Tuesday, January 17, 2012

The Dilemma Of The Gun

It's interesting that James Garner played Wyatt Earp in Hour of the Gun, since he'd play Earp again years later in Sunset. I wonder how often that happens, an actor playing the same character in unrelated films.

Unlike Sunset, Hour of the Gun is a more typical Earp film, focusing on the OK Corral and the aftermath, with Jason Robards as Doc Holliday, and Robert Ryan as Ike Clanton. I still prefer Tombstone myself, but this version has some things to recommend it. It's either more focused, or just less subtle about the idea that Wyatt is going against what he believes in. When the Earps are put on trial for their actions in the shootout, Wyatt makes it clear that he's not prone to killing men, except in upholding the law. This in contrast to Doc, who has mostly killed men over money since the war ended. Once of his brothers is killed and the other crippled however, Wyatt is depicted as having accepted the federal marshal position as a way to get revenge. He uses the badge as a license to kill, at one point goading one of the men responsible into drawing his gun so Wyatt can kill him.
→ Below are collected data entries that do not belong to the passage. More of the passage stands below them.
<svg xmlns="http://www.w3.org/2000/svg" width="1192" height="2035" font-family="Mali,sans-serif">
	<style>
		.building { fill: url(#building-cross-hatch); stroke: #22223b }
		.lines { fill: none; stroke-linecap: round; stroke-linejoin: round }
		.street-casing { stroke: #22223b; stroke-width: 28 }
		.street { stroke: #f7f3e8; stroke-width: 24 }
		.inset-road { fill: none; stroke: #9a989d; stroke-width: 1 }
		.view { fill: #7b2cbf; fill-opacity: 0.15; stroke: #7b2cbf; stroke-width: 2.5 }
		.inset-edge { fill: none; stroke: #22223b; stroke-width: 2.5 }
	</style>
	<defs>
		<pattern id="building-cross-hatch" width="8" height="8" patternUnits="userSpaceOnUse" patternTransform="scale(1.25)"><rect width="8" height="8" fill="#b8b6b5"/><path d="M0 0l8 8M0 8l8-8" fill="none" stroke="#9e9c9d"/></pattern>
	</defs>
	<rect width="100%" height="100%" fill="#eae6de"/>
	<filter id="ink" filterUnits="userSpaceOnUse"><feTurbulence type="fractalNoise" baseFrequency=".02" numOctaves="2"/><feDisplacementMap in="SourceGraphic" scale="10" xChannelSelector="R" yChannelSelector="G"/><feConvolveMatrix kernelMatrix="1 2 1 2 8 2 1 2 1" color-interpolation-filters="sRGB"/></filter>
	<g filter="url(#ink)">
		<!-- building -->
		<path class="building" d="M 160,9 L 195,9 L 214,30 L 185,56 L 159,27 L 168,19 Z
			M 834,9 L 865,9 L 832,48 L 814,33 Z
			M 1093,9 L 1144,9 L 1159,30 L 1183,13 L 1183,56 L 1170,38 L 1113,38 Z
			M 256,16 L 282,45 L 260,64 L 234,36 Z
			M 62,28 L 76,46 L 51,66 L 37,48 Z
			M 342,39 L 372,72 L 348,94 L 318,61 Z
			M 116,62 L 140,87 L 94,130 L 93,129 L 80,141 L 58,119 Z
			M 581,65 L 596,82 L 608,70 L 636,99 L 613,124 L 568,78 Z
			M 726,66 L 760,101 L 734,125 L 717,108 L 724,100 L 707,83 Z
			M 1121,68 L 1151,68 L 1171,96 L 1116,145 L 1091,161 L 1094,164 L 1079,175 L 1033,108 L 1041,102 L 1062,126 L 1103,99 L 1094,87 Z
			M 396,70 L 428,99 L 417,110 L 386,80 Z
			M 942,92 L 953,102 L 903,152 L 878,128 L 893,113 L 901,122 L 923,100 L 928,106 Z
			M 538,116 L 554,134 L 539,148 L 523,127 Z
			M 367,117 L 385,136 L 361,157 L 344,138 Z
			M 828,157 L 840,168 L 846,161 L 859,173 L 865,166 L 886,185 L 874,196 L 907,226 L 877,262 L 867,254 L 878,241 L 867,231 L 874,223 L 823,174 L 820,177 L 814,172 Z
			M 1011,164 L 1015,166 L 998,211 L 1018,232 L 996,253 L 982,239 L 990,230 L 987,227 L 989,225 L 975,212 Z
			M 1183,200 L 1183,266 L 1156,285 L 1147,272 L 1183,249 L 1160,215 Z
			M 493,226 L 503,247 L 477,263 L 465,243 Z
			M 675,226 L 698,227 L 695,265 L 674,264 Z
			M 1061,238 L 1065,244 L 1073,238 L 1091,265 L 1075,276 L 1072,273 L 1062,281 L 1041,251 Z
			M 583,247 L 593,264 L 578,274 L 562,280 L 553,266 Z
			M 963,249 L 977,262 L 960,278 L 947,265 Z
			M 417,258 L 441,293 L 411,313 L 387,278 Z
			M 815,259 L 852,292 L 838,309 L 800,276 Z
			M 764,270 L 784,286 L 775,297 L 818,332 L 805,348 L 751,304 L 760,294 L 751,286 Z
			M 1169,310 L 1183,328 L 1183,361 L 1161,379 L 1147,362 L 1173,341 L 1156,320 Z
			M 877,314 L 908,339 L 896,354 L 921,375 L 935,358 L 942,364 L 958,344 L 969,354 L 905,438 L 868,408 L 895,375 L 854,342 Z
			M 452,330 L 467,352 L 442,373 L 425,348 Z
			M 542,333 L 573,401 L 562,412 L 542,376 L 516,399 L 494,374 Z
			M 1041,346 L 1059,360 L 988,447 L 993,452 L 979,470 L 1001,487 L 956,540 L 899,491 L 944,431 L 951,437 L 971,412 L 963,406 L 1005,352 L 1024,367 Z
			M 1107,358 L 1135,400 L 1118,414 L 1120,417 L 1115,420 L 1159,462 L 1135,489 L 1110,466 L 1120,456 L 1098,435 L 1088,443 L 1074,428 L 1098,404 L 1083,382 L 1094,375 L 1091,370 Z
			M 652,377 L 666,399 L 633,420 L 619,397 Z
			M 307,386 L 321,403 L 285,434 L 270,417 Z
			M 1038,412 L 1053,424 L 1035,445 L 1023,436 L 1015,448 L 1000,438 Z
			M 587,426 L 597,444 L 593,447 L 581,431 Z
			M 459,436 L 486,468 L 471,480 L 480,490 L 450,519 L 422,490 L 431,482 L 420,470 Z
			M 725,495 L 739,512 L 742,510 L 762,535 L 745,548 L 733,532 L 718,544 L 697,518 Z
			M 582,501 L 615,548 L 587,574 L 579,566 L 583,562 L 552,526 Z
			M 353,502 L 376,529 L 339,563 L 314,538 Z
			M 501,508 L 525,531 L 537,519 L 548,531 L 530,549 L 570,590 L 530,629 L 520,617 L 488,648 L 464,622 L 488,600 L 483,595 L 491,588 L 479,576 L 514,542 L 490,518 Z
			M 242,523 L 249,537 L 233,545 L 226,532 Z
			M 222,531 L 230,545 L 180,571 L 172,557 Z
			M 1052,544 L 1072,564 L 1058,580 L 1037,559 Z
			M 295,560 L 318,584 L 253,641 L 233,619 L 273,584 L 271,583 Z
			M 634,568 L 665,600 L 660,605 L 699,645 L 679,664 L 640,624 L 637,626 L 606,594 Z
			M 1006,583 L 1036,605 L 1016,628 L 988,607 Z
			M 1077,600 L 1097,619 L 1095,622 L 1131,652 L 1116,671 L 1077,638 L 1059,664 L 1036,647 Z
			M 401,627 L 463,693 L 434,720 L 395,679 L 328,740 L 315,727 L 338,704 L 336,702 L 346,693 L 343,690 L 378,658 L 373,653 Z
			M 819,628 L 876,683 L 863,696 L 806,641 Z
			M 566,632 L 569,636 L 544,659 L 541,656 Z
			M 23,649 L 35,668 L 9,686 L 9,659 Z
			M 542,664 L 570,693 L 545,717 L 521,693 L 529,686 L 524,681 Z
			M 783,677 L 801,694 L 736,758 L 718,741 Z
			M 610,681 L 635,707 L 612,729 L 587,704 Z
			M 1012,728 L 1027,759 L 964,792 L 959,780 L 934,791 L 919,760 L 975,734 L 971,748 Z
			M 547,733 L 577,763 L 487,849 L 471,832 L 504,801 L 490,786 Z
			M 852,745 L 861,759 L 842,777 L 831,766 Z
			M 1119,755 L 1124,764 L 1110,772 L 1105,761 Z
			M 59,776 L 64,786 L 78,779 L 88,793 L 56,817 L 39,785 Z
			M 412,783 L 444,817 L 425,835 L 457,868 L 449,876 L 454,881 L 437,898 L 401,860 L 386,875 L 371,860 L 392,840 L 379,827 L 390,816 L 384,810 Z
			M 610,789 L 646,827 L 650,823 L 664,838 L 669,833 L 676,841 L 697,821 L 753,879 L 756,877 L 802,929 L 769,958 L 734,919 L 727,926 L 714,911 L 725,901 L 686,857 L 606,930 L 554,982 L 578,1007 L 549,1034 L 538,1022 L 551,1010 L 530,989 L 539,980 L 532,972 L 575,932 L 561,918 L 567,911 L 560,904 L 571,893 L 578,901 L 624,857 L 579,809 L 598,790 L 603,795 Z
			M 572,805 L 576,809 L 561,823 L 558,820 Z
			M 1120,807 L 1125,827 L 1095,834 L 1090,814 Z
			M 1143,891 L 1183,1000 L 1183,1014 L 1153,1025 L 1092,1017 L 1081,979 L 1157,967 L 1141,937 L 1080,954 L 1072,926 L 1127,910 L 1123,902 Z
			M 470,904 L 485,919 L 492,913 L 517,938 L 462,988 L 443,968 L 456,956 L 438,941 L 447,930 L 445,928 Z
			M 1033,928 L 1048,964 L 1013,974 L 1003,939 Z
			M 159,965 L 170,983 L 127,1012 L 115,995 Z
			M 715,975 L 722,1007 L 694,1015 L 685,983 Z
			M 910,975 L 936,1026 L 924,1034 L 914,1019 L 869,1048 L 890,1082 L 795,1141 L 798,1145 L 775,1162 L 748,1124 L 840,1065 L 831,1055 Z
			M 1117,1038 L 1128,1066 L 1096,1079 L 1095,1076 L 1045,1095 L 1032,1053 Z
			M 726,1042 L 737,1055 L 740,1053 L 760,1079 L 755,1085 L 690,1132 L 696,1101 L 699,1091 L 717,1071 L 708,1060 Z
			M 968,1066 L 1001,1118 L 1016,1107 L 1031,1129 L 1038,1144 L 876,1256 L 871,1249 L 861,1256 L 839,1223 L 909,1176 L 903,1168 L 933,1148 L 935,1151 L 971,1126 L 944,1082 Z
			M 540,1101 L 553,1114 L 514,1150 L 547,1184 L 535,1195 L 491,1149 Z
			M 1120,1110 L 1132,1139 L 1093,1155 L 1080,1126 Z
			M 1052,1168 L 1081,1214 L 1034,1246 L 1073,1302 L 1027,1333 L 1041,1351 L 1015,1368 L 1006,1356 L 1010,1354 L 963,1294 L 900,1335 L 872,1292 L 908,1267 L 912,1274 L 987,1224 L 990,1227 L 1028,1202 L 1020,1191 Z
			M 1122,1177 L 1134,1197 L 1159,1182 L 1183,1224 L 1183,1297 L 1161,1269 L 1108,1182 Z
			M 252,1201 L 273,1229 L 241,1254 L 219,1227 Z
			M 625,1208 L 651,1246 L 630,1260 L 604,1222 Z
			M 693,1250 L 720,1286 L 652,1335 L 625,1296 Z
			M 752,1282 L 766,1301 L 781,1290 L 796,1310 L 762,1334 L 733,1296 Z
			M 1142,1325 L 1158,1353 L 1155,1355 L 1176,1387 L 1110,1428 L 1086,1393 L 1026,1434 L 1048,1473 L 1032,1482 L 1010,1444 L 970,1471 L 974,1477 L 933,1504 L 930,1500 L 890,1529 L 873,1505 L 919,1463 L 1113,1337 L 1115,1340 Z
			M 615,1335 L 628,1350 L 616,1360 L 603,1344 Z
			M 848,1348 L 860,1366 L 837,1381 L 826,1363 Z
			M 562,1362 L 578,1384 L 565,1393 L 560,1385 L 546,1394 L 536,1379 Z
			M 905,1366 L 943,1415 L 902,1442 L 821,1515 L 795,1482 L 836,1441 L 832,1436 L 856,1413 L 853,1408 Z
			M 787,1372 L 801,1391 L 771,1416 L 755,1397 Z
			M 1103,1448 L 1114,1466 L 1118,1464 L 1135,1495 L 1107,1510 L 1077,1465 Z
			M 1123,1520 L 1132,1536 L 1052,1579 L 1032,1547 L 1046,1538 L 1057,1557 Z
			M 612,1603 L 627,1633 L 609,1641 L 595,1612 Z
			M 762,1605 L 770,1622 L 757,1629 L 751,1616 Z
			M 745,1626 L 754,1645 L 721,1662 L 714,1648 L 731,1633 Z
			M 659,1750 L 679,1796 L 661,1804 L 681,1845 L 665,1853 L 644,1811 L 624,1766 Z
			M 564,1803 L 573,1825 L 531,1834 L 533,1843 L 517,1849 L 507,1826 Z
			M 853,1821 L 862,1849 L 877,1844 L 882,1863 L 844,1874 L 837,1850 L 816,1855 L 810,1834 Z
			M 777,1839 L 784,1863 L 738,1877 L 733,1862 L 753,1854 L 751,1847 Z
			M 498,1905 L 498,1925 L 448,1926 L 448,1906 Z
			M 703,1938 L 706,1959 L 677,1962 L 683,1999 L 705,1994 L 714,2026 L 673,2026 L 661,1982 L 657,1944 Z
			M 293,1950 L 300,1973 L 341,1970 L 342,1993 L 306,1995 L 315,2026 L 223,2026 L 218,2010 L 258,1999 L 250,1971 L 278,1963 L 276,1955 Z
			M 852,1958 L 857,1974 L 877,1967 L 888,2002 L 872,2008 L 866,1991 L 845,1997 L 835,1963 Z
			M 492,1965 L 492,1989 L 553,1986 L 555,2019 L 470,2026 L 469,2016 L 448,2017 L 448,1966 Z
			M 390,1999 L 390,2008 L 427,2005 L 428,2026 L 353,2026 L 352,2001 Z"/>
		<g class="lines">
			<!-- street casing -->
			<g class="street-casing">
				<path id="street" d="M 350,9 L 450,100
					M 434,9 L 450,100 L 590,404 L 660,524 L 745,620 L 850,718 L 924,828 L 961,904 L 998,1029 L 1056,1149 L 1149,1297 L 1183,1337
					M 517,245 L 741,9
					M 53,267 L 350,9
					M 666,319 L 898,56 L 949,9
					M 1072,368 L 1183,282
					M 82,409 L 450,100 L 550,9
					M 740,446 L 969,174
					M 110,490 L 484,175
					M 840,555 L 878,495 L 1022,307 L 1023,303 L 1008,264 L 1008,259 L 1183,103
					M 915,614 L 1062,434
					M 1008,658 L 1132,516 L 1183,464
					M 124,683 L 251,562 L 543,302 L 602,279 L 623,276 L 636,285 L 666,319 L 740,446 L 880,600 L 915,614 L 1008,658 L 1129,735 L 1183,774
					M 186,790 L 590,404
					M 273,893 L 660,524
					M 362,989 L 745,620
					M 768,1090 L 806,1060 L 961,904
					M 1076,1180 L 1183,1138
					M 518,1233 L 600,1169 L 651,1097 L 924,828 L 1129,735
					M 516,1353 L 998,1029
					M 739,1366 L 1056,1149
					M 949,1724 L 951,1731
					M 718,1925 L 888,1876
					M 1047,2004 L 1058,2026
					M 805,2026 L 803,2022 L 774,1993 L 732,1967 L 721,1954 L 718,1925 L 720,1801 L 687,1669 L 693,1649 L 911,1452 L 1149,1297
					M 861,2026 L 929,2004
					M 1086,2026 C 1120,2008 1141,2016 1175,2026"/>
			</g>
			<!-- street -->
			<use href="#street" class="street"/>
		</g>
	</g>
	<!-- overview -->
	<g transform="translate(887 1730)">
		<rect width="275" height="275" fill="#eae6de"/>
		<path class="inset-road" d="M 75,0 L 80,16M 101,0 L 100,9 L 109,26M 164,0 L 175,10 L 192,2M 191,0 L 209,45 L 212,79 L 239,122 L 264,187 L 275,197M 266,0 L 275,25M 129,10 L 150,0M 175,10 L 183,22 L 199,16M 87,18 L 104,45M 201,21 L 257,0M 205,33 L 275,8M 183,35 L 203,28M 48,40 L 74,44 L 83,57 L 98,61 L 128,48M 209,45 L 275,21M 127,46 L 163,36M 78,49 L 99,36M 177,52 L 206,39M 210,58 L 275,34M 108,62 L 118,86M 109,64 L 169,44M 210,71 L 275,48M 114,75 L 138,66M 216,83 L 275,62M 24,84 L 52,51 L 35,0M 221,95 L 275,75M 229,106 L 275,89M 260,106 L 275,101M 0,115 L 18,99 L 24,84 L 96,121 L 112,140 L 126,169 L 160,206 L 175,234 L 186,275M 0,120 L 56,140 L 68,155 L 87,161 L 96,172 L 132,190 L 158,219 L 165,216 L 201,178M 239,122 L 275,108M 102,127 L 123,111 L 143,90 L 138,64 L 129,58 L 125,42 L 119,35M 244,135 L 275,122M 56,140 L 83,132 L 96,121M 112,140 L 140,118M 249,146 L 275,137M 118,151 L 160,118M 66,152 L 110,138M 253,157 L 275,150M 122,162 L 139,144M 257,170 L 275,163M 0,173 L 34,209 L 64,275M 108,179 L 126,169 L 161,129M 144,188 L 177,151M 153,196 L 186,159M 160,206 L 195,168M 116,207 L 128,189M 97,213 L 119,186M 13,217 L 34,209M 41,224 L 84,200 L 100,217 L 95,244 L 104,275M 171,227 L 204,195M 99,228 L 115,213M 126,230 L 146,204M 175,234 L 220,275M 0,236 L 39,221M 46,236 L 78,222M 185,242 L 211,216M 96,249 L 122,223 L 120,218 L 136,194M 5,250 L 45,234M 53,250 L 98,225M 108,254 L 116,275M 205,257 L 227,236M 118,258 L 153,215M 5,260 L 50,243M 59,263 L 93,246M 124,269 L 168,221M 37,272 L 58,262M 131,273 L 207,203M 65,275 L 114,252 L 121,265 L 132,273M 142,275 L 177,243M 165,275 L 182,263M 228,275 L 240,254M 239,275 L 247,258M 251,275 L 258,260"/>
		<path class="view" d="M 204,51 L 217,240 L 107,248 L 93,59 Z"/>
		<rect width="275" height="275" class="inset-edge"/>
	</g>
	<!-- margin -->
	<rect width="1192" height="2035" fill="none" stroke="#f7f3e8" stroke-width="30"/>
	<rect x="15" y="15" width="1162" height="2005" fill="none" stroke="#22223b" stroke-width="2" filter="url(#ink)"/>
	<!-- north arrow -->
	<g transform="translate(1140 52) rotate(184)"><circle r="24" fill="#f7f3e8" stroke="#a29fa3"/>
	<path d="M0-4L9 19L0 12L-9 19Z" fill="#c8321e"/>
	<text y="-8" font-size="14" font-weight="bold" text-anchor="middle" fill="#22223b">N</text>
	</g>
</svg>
That's contrasted with Doc who has signed on to watch out for his friend, and also because he seems to find the idea of serving law novel. At one point, while searching for liquor, he comes across one of the men with two buddies, and makes an honest attempt to arrest him. The two friends object, shooting ensues, and Wyatt, who had trailed Doc, gets to kill the guilty party. Doc ends up being Wyatt's conscience, for all the good it does.

My dad pointed out that Wyatt was throwing away everything he believed in, and for what? I said, the satisfaction of killing the men who killed his brother. Great, he says, what's he got left after he does that? Which made me think of two things. First, Ennis' Widowmaker arc in Punisher, where Jenny has to deal with the same issue.

Second, the idea of situational ethics. I considered bringing that up with him then, but the movie was still going, and it seemed likely to distract. I wondered if Wyatt couldn't set aside his principles because of the circumstances. Normally, he wouldn't abuse the power of the law to carry out personal scores, but in this particular situation, he had to bend his principles a little, or he might break. There were no witnesses, there was no legal way to arrest and convict those men, and Clanton made it quite clear he wasn't willing to settle for merely driving the Earps away from Tombstone. In that case, standing to his principles was a good way to get him and his entire family killed. Even if he survived somehow, he'd have to live with everyone else being dead.